[Document section — start]

Kelley, as it turned out, had been burned over 59 percent of his body; his back, legs, hands and feet took the worst of it. Ardoin and Weber had burns over 35 and 63 percent of their bodies, respectively.

The three men -- barefoot, their clothing shredded -- spent 15 hours on the crumpled platform before the Coast Guard rescued them. Ardoin's eyes were swollen shut and Weber was in shock. Kelley served as their nurse and counselor during the ordeal, which was only beginning.

Each went through weeks of excruciating burn therapy in the hospital. They especially dreaded the twice-daily debridement sessions in the whirlpool, during which dead tissue was scraped away with wire brushes and scalpel-like instruments.

"I was on a Demerol push, an IV, every 10 minutes," Kelley said. "Plus, they'd come in and give me a Demerol shot before I went into the whirlpool. But it doesn't matter how much medicine they give you; it's not going to relieve the pain."

He endured the skin-scrapings for 31 consecutive days and has undergone surgery five times. His grafted skin -- which has only one layer of tissue instead of the normal three --is sensitive to sunlight and tears easily. His joints are stiff every morning. He has nightmares. He's depressed.

$10.5 million settlement

Kelley, Ardoin and Weber sued Seagull, accusing it of failing to fix the gas leak, and TEST, accusing it of failing to properly maintain the gas alarms. The case settled for $10.5 million -- $3.5 million per plaintiff, before attorney's fees -- on Nov. 29, 1995.

The money is small consolation for the physical and emotional scars inflicted by a flash fire that, by all appearances, could have been prevented.

Without faulting any one party, an MMS report on the accident released in October concludes that if "the platform had been shut in until the source of gas (was) found, the explosion and fire might not have occurred."

Kelley's attorney in Lufkin, Les Chambers, places the blame squarely on Seagull.

"They rolled the dice in this case and lost," Chambers said. The gas well beneath Mustang Island Block 831 was nearly depleted, he said, and "I guess (Seagull's) hope was that the well would dry up before something bad happened."

Ardoin's Houston-based attorney, John Millard, said that Seagull "wanted to keep pumping every nickel out of the ground" and simply "put a Band-Aid" on any problem that developed.

[Document section — finish]
[Records supplied — start]

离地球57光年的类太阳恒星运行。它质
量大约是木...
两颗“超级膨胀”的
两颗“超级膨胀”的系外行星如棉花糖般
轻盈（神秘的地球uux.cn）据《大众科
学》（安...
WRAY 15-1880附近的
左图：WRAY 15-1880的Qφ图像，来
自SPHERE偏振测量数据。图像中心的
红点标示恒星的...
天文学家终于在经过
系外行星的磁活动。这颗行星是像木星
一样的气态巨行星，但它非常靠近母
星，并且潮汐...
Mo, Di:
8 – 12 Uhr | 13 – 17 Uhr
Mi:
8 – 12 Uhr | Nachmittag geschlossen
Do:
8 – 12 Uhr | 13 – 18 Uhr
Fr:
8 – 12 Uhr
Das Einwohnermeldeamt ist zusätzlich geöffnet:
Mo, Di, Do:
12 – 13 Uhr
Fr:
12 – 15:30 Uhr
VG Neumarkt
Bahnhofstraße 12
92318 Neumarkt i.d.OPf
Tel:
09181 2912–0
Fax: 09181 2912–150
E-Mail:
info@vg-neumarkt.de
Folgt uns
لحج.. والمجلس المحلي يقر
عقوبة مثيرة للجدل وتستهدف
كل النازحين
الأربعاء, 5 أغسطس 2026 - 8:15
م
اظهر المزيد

[Records supplied — finish]

**Work to complete**
1. Translate this sentence from the platform fire article into Spanish: "Kelley served as their nurse and counselor during the ordeal, which was only beginning."
2. Print the part of the platform fire article between "Without faulting any" and "squarely on Seagull.", inclusive.
3. Condense the paragraph of the platform fire article beginning "Kelley, Ardoin and Weber sued Seagull" and keep its main facts.
Work only from the platform fire article, not from the material.

**Replies**
1. Kelley fue su enfermero y consejero durante la terrible experiencia, que apenas comenzaba.

2.
Without faulting any one party, an MMS report on the accident released in October concludes that if "the platform had been shut in until the source of gas (was) found, the explosion and fire might not have occurred."

Kelley's attorney in Lufkin, Les Chambers, places the blame squarely on Seagull.

3. Kelley, Ardoin and Weber sued Seagull for failing to fix the gas leak and TEST for failing to properly maintain the gas alarms. On Nov. 29, 1995, the case settled for $10.5 million, or $3.5 million per plaintiff before attorney's fees.